Thursday, November 20, 2003
FirstEnergy given blame for blackout
By PAUL M. KRAWZAK
Copley Washington correspondent
WASHINGTON — A U.S.-Canadian task force report on the massive Aug. 14 blackout largely blames Akron-based FirstEnergy Corp. for the nation’s worst power outage, which affected 50 million customers from Michigan to Massachusetts to Ontario.
FirstEnergy provides electric power in Massillon, Alliance, Canal Fulton and Hartville, as well as Stark County’s most western and northern townships, including Jackson, Perry and Lake.
After the release of the interim report Tuesday, FirstEnergy continued to deny that it was substantially responsible for the cascading outage, which Energy Secretary Spencer Abraham said was “largely preventable.”
“We remain convinced that the outage cannot be explained by events on any one utility system,” FirstEnergy President and Chief Operating Officer Anthony J. Alexander said.
The task force has blamed FirstEnergy for triggering the blackout, which began in northern Ohio as an overload of power caused transmission lines and electrical systems to shut down.
The 124-page report said “computer failures leading to the loss of situational awareness in (FirstEnergy’s) control room and the loss of key ... transmission lines due to contacts with trees were the most important causes” of the outage.
In remarks Tuesday, Abraham said the blackout began “when three high voltage transmission lines operated by FirstEnergy Corp. short-circuited and went out of service when they came into contact with trees that were too close to the lines.”
All three of those lines were in northern Ohio. One was the 34-mile long Star-South Canton line, which connects American Electric Power’s South Canton station to First Energy’s Star Station near Wadsworth.
“After the Star-South Canton line was lost, flows increased greatly on the ... system toward Cleveland and area voltage levels began to degrade,” the report said.

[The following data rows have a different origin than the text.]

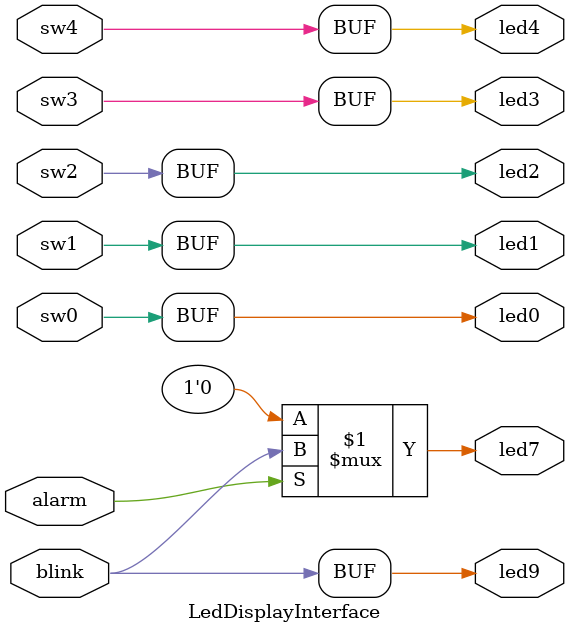
<source format=v>
module LedDisplayInterface (
	sw0,
	sw1,
	sw2,
	sw3,
	sw4,
	blink,
	alarm,
	led0,
	led1,
	led2,
	led3,
	led4,
	led7,
	led9
);


input sw0;
input sw1;
input sw2;
input sw3;
input sw4;

input blink;

input alarm;

output led0;
output led1;
output led2;
output led3;
output led4;
output led7;
output led9;

assign led0 = sw0;
assign led1 = sw1;
assign led2 = sw2;
assign led3 = sw3;
assign led4 = sw4;
assign led9 = blink;

assign led7 = alarm ? blink : 1'b0;

endmodule



	
</source>
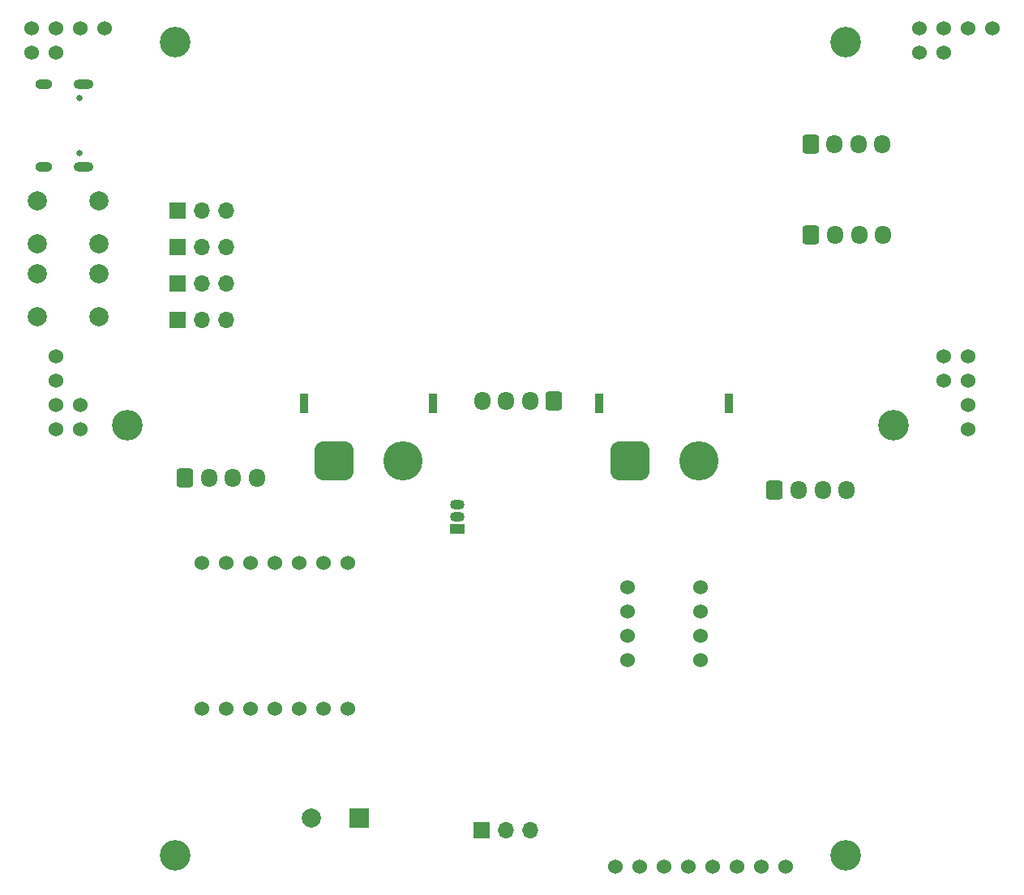
<source format=gbr>
%TF.GenerationSoftware,KiCad,Pcbnew,7.0.9*%
%TF.CreationDate,2024-10-01T14:31:37+09:00*%
%TF.ProjectId,01-main,30312d6d-6169-46e2-9e6b-696361645f70,rev?*%
%TF.SameCoordinates,Original*%
%TF.FileFunction,Soldermask,Bot*%
%TF.FilePolarity,Negative*%
%FSLAX46Y46*%
G04 Gerber Fmt 4.6, Leading zero omitted, Abs format (unit mm)*
G04 Created by KiCad (PCBNEW 7.0.9) date 2024-10-01 14:31:37*
%MOMM*%
%LPD*%
G01*
G04 APERTURE LIST*
G04 Aperture macros list*
%AMRoundRect*
0 Rectangle with rounded corners*
0 $1 Rounding radius*
0 $2 $3 $4 $5 $6 $7 $8 $9 X,Y pos of 4 corners*
0 Add a 4 corners polygon primitive as box body*
4,1,4,$2,$3,$4,$5,$6,$7,$8,$9,$2,$3,0*
0 Add four circle primitives for the rounded corners*
1,1,$1+$1,$2,$3*
1,1,$1+$1,$4,$5*
1,1,$1+$1,$6,$7*
1,1,$1+$1,$8,$9*
0 Add four rect primitives between the rounded corners*
20,1,$1+$1,$2,$3,$4,$5,0*
20,1,$1+$1,$4,$5,$6,$7,0*
20,1,$1+$1,$6,$7,$8,$9,0*
20,1,$1+$1,$8,$9,$2,$3,0*%
G04 Aperture macros list end*
%ADD10RoundRect,0.250000X-0.600000X-0.725000X0.600000X-0.725000X0.600000X0.725000X-0.600000X0.725000X0*%
%ADD11O,1.700000X1.950000*%
%ADD12C,1.524000*%
%ADD13C,3.200000*%
%ADD14R,0.900000X2.000000*%
%ADD15RoundRect,1.025000X-1.025000X-1.025000X1.025000X-1.025000X1.025000X1.025000X-1.025000X1.025000X0*%
%ADD16C,4.100000*%
%ADD17R,1.700000X1.700000*%
%ADD18O,1.700000X1.700000*%
%ADD19C,2.000000*%
%ADD20RoundRect,0.250000X0.600000X0.725000X-0.600000X0.725000X-0.600000X-0.725000X0.600000X-0.725000X0*%
%ADD21C,0.650000*%
%ADD22O,2.100000X1.000000*%
%ADD23O,1.800000X1.000000*%
%ADD24R,2.000000X2.000000*%
%ADD25R,1.500000X1.050000*%
%ADD26O,1.500000X1.050000*%
G04 APERTURE END LIST*
D10*
%TO.C,J7*%
X161350000Y-75675000D03*
D11*
X163850000Y-75675000D03*
X166350000Y-75675000D03*
X168850000Y-75675000D03*
%TD*%
D12*
%TO.C,U2*%
X82550000Y-97790000D03*
X82550000Y-100330000D03*
X82550000Y-102870000D03*
X82550000Y-105410000D03*
X85090000Y-102870000D03*
X85090000Y-105410000D03*
%TD*%
%TO.C,U4*%
X177800000Y-105410000D03*
X177800000Y-102870000D03*
X177800000Y-100330000D03*
X177800000Y-97790000D03*
X175260000Y-100330000D03*
X175260000Y-97790000D03*
%TD*%
%TO.C,U5*%
X180340000Y-63500000D03*
X177800000Y-63500000D03*
X175260000Y-63500000D03*
X172720000Y-63500000D03*
X175260000Y-66040000D03*
X172720000Y-66040000D03*
%TD*%
D13*
%TO.C,REF\u002A\u002A*%
X170000000Y-105000000D03*
%TD*%
%TO.C,REF\u002A\u002A*%
X165000000Y-150000000D03*
%TD*%
D14*
%TO.C,J4*%
X108420000Y-102750000D03*
X121920000Y-102750000D03*
D15*
X111570000Y-108750000D03*
D16*
X118770000Y-108750000D03*
%TD*%
D10*
%TO.C,J3*%
X157600000Y-111760000D03*
D11*
X160100000Y-111760000D03*
X162600000Y-111760000D03*
X165100000Y-111760000D03*
%TD*%
D17*
%TO.C,J9*%
X95250000Y-93980000D03*
D18*
X97790000Y-93980000D03*
X100330000Y-93980000D03*
%TD*%
D13*
%TO.C,REF\u002A\u002A*%
X165000000Y-65000000D03*
%TD*%
D12*
%TO.C,U7*%
X87630000Y-63500000D03*
X85090000Y-63500000D03*
X82550000Y-63500000D03*
X80010000Y-63500000D03*
X82550000Y-66040000D03*
X80010000Y-66040000D03*
%TD*%
D17*
%TO.C,J13*%
X127015000Y-147320000D03*
D18*
X129555000Y-147320000D03*
X132095000Y-147320000D03*
%TD*%
D19*
%TO.C,SW1*%
X80570000Y-81570000D03*
X87070000Y-81570000D03*
X80570000Y-86070000D03*
X87070000Y-86070000D03*
%TD*%
D20*
%TO.C,J1*%
X134560000Y-102510000D03*
D11*
X132060000Y-102510000D03*
X129560000Y-102510000D03*
X127060000Y-102510000D03*
%TD*%
D13*
%TO.C,REF\u002A\u002A*%
X95000000Y-150000000D03*
%TD*%
%TO.C,REF\u002A\u002A*%
X95000000Y-65000000D03*
%TD*%
D12*
%TO.C,U1*%
X142240000Y-121920000D03*
X142240000Y-124460000D03*
X142240000Y-127000000D03*
X142240000Y-129540000D03*
X149860000Y-129540000D03*
X149860000Y-127000000D03*
X149860000Y-124460000D03*
X149860000Y-121920000D03*
%TD*%
D14*
%TO.C,J5*%
X139300000Y-102750000D03*
X152800000Y-102750000D03*
D15*
X142450000Y-108750000D03*
D16*
X149650000Y-108750000D03*
%TD*%
D17*
%TO.C,J12*%
X95250000Y-82550000D03*
D18*
X97790000Y-82550000D03*
X100330000Y-82550000D03*
%TD*%
D17*
%TO.C,J10*%
X95250000Y-90170000D03*
D18*
X97790000Y-90170000D03*
X100330000Y-90170000D03*
%TD*%
D13*
%TO.C,REF\u002A\u002A*%
X90000000Y-105000000D03*
%TD*%
D12*
%TO.C,U6*%
X97790000Y-134620000D03*
X100330000Y-134620000D03*
X102870000Y-134620000D03*
X105410000Y-134620000D03*
X107950000Y-134620000D03*
X110490000Y-134620000D03*
X113030000Y-134620000D03*
X113030000Y-119380000D03*
X110490000Y-119380000D03*
X107950000Y-119380000D03*
X105410000Y-119380000D03*
X102870000Y-119380000D03*
X100330000Y-119380000D03*
X97790000Y-119380000D03*
%TD*%
%TO.C,U13*%
X140970000Y-151130000D03*
X143510000Y-151130000D03*
X146050000Y-151130000D03*
X148590000Y-151130000D03*
X151130000Y-151130000D03*
X153670000Y-151130000D03*
X156210000Y-151130000D03*
X158750000Y-151130000D03*
%TD*%
D10*
%TO.C,J8*%
X161410000Y-85090000D03*
D11*
X163910000Y-85090000D03*
X166410000Y-85090000D03*
X168910000Y-85090000D03*
%TD*%
D21*
%TO.C,J22*%
X84960000Y-70770000D03*
X84960000Y-76550000D03*
D22*
X85460000Y-69340000D03*
D23*
X81280000Y-69340000D03*
D22*
X85460000Y-77980000D03*
D23*
X81280000Y-77980000D03*
%TD*%
D17*
%TO.C,J11*%
X95250000Y-86360000D03*
D18*
X97790000Y-86360000D03*
X100330000Y-86360000D03*
%TD*%
D24*
%TO.C,BZ1*%
X114220000Y-146050000D03*
D19*
X109220000Y-146050000D03*
%TD*%
D25*
%TO.C,Q1*%
X124460000Y-115824000D03*
D26*
X124460000Y-114554000D03*
X124460000Y-113284000D03*
%TD*%
D10*
%TO.C,J2*%
X96005000Y-110490000D03*
D11*
X98505000Y-110490000D03*
X101005000Y-110490000D03*
X103505000Y-110490000D03*
%TD*%
D19*
%TO.C,SW2*%
X80570000Y-89190000D03*
X87070000Y-89190000D03*
X80570000Y-93690000D03*
X87070000Y-93690000D03*
%TD*%
M02*

</source>
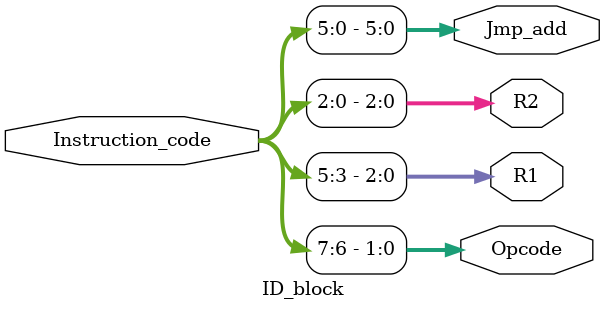
<source format=v>


module ID_block(
  input [7:0] Instruction_code,
  output [1:0] Opcode,
  output [2:0] R1, 
  output [2:0] R2,
  output [5:0] Jmp_add);
  
  assign Opcode = Instruction_code[7:6];
  assign R1 = Instruction_code[5:3];
  assign R2 = Instruction_code[2:0];
  assign Jmp_add = Instruction_code[5:0];
  
endmodule


</source>
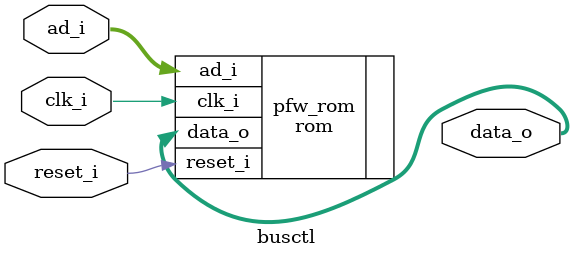
<source format=sv>
module busctl #(
    parameter AD_LEN = 32,
    parameter BUS_WIDTH = 32
) (
    input wire clk_i,
    input wire reset_i,
    input wire [AD_LEN-1:0] ad_i,

    output logic [BUS_WIDTH-1:0] data_o
);
    // Platform firmware ROM
    rom #(.BUS_WIDTH(BUS_WIDTH), .AD_LEN(AD_LEN)) pfw_rom (
        .clk_i(clk_i),
        .reset_i(reset_i),
        .ad_i(ad_i),
        .data_o(data_o)
    );
endmodule

</source>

The report said FirstEnergy failed to manage tree growth in its rights of way, causing the shorting of the three transmission lines. Tree to line contacts are not unusual in late summer, when power lines experiencing heavy flow begin to sag, touching trees that have grown taller since winter, the task force said.
In the meantime, FirstEnergy’s alarm warning system malfunctioned, and as a result, “the control room operators took no action, such as shedding load, which could have kept the problem from growing, and becoming too large to control,” Abraham said.
Because FirstEnergy operators were unaware their monitoring equipment had failed, Abraham said “they did not inform neighboring utilities and reliability coordinators, who also could have helped address the problem.”
The task force also found fault with Midwest Independent System Operator, a Carmel, Ind.-based reliability coordinator.
Abraham said MISO’s “system analysis tools weren’t performing effectively ... . This prevented MISO from becoming aware of FirstEnergy’s problems earlier and taking action,” he said.
In what it termed “initial findings” subject to review, the task force found FirstEnergy in violation of four reliability standards and MISO in violation of two.
FirstEnergy failed to notify other utilities of an impending system emergency, accounting for one of the violations, the report said. Another violation by FirstEnergy involved providing inadequate training to operators “for maintaining reliable operation.”
In a statement, MISO did not directly respond to any of the report’s findings. The organization said it recognized the value of communications during critical times and “to that end we are implementing improved communications equipment to better coordinate with other entities responsible for overseeing reliability of wholesale electric power grids.”
In its response, FirstEnergy’s Alexander acknowledged that “our computer system experienced problems that day, which we discussed publicly immediately following the outage.”
Alexander, however, accused the task force of ignoring “high power flows to Canada, system frequency variations” and other events that he said contributed to the outage.
“Our transmission system was designed and built to provide reliable service to our customers, not to be a superhighway for long distance transactions to Canada and elsewhere,” he said.
Alexander said when the blackout occurred, “the margins built into our system for serving our customers were being drained by those transactions.”
The task force, however, said it was a fairly normal summer day for utilities despite a “heavy” flow of power through the region from the south and west to the north and east.
“While heavy, these transfers were not beyond previous levels or in directions not seen before,” the task force said.
The report added that none of the conditions that existed prior to the blackout, including high power flows to Canada and the unavailability of individual generators or transmission lines, was responsible for the outage.
The task force did not find any evidence that damage to equipment, tampering or a cyber attack contributed to the outage.
The report said nuclear plants that were affected by the outage followed proper procedures to shut down and restart safely.